__Extract to read__

He'd wake up before sunrise, throw his Scovel board in the back of Tyler's black Dodge pickup, and together the two brothers would ride out to Polihale. Or Housings. Or Majors Bay or Kini Kini. Wherever the conditions were best. Spencer, the most avid surfer among them, would usually join them. Even Gary would tag along. Sometimes he'd get out there and body surf. Other times he'd be content to just hang on the beach and watch his boys. On a good day, they'd spend four or five hours, riding waves that were double or even triple overhead. Afterward, on the way back home, they'd stop at the Salt Pond Country Store on Kaumualii Highway and chow down on Spam musubi. As winter breaks go, you could do a whole lot worse.
"It was awesome," says Tyler, who retired from baseball in 2009 and is now a Kauai County police officer. "But [Kirby] realized where his career was going and he knew he was a lot better than that. We all did. Especially by the numbers he put up the minors leagues. So he rededicated himself. He didn't want to suck."

__Work request 1__
Name every surf spot that the passage about the brothers' winter surfing mentions as a destination.
__Work request 2__
Print the passage about the brothers' winter surfing between "He'd wake up" and "whole lot worse.", inclusive.
__Work request 3__
Using the passage about the brothers' winter surfing, answer these questions:
(a) What make of pickup did Tyler drive?
(b) In what year did Tyler retire from baseball?
(c) What did the brothers eat at the Salt Pond Country Store?
The lines that follow were taken from an unrelated source.

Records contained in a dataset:

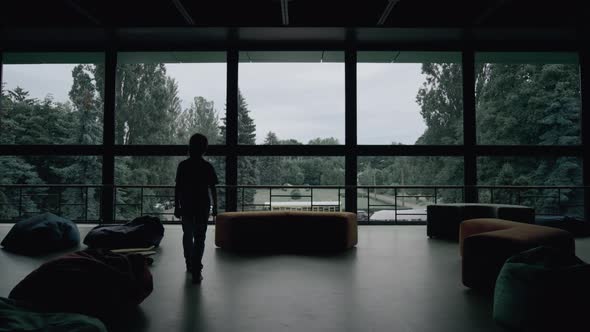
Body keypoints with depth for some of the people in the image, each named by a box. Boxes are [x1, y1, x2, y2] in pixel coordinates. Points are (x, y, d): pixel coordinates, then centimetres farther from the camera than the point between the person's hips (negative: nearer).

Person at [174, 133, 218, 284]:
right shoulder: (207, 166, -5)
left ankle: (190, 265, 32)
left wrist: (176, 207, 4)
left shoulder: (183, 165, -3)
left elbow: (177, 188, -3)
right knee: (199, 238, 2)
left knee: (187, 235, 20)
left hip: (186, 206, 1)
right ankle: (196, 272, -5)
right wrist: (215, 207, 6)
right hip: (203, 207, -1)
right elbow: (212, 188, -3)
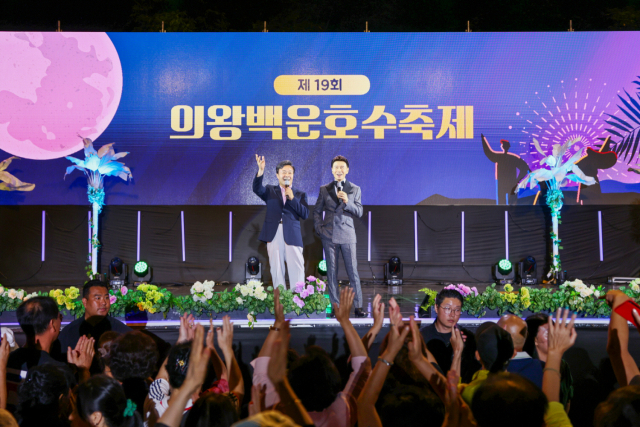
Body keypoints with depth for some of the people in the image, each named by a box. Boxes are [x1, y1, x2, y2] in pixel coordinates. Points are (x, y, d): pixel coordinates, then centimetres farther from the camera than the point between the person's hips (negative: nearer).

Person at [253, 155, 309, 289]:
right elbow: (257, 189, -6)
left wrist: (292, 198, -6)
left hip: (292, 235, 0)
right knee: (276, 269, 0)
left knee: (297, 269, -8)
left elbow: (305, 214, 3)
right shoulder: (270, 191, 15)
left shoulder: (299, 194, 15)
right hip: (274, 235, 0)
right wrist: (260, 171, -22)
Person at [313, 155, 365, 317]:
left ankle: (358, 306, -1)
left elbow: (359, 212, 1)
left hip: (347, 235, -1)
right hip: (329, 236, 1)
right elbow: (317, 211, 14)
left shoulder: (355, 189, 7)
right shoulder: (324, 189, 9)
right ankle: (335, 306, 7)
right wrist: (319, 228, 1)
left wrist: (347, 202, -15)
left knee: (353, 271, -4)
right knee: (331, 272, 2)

__Written response 1__
Polihale, Housings, Majors Bay, Kini Kini

__Written response 2__
He'd wake up before sunrise, throw his Scovel board in the back of Tyler's black Dodge pickup, and together the two brothers would ride out to Polihale. Or Housings. Or Majors Bay or Kini Kini. Wherever the conditions were best. Spencer, the most avid surfer among them, would usually join them. Even Gary would tag along. Sometimes he'd get out there and body surf. Other times he'd be content to just hang on the beach and watch his boys. On a good day, they'd spend four or five hours, riding waves that were double or even triple overhead. Afterward, on the way back home, they'd stop at the Salt Pond Country Store on Kaumualii Highway and chow down on Spam musubi. As winter breaks go, you could do a whole lot worse.

__Written response 3__
(a) A Dodge
(b) 2009
(c) Spam musubi